● Task set:
A – From the essay on "The Yellow Wallpaper," copy the stretch from "Charlotte Perkins Gilman's The" through "throughout the story." word for word.
B – List each thing that the essay on "The Yellow Wallpaper" says the narrator likes, loves, or hates, along with her feeling toward it.
C – According to the essay on "The Yellow Wallpaper," in what person is the story written?

● Page excerpt:
========================
Charlotte Perkins Gilman's The Yellow Wallpaper: Story of a Woman Confined in a Room With Ugly Yellow Wallpaper, Who Gradually Goes Insane: Examples of Opposites

             Charlotte Perkins Gilman's story "The Yellow Wallpaper" tells the story of a woman, confined in a room with ugly yellow wallpaper, who gradually goes insane. The story is written in first person, which makes it sound as if the writer is the speaker, but writing it this way makes the experience of the woman's growing difficulties more intense. The author sets the reader up to feel that the speaker is the writer from the second sentence in the story, and uses this technique to build tension based on conflicting perceptions throughout the story.
             From the very beginning, the reader feels that he or she is experiencing what the narrator experiences. The narrator's difficulties are revealed subtly at first. In the second sentence, the speaker says that she thinks the house is haunted, although she finds the idea charming at that time. She has several reasons for believing this, one being that the house is part of a hereditary estate but that the rent for the summer was quite low. She also notices that it has been empty for a long time. She likes the house and yet believes it to be haunted, providing conflict about her opinion of the building. She loves all the windows in her room but hates the wallpaper.
========================
● Record excerpts:
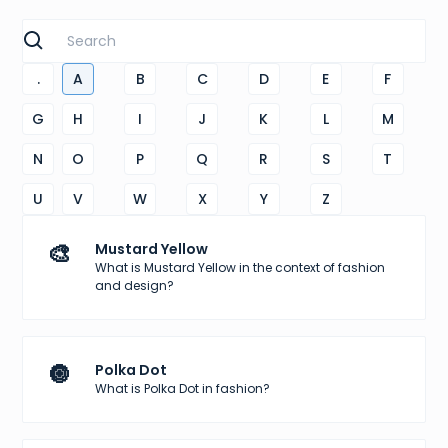
.
A
B
C
D
E
F
G
H
I
J
K
L
M
N
O
P
Q
R
S
T
U
V
W
X
Y
Z
🎨
Mustard Yellow
What is Mustard Yellow in the context of fashion
and design?
🔘
Polka Dot
What is Polka Dot in fashion?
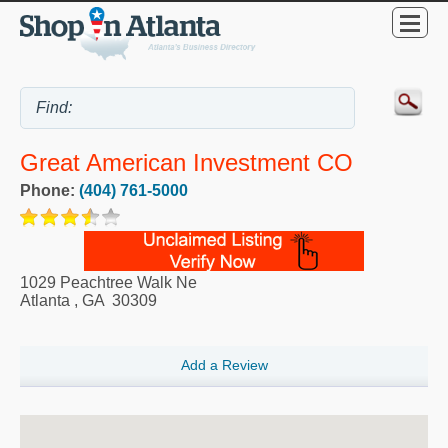
Great American Investment CO
Phone:
(404) 761-5000
1029 Peachtree Walk Ne
Atlanta
,
GA
30309
Add a Review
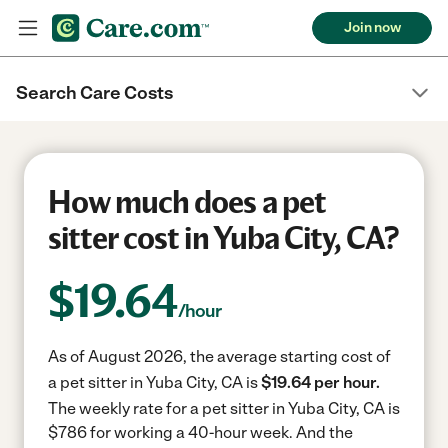
Join now
Search Care Costs
How much does a pet
sitter cost in Yuba City, CA?
$
19.64
/hour
As of August 2026, the average starting cost of
a pet sitter in Yuba City, CA is
$19.64 per hour.
The weekly rate for a pet sitter in Yuba City, CA is
$786 for working a 40-hour week.
And the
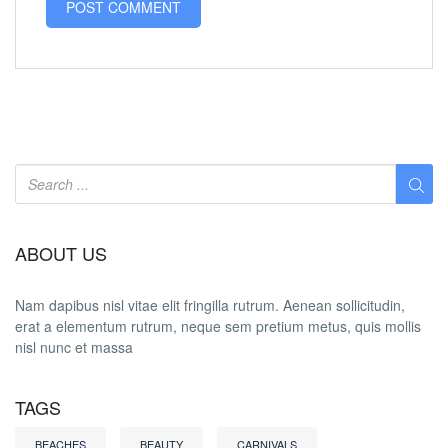
ABOUT US
Nam dapibus nisl vitae elit fringilla rutrum. Aenean sollicitudin,
erat a elementum rutrum, neque sem pretium metus, quis mollis
nisl nunc et massa
TAGS
BEACHES
BEAUTY
CARNIVALS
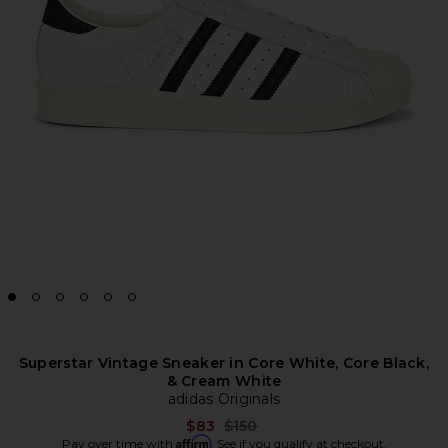
Superstar Vintage Sneaker in Core White, Core Black,
& Cream White
adidas Originals
Previous price:
$83
$150
Affirm
Pay over time with
. See if you qualify at checkout.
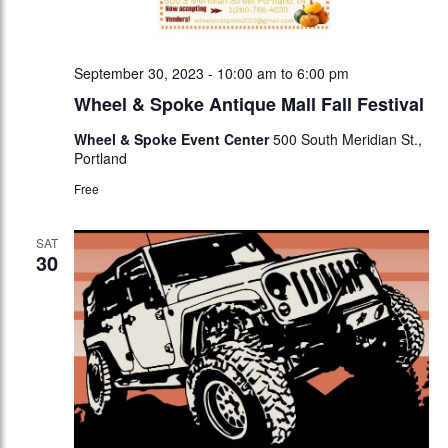
September 30, 2023 - 10:00 am
to
6:00 pm
Wheel & Spoke Antique Mall Fall Festival
Wheel & Spoke Event Center
500 South Meridian St.,
Portland
Free
SAT
30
========================
● Results of the exercise:
A –
Charlotte Perkins Gilman's The Yellow Wallpaper: Story of a Woman Confined in a Room With Ugly Yellow Wallpaper, Who Gradually Goes Insane: Examples of Opposites

             Charlotte Perkins Gilman's story "The Yellow Wallpaper" tells the story of a woman, confined in a room with ugly yellow wallpaper, who gradually goes insane. The story is written in first person, which makes it sound as if the writer is the speaker, but writing it this way makes the experience of the woman's growing difficulties more intense. The author sets the reader up to feel that the speaker is the writer from the second sentence in the story, and uses this technique to build tension based on conflicting perceptions throughout the story.

B –
- The house: she likes it.
- All the windows in her room: she loves them.
- The wallpaper: she hates it.

C – First person.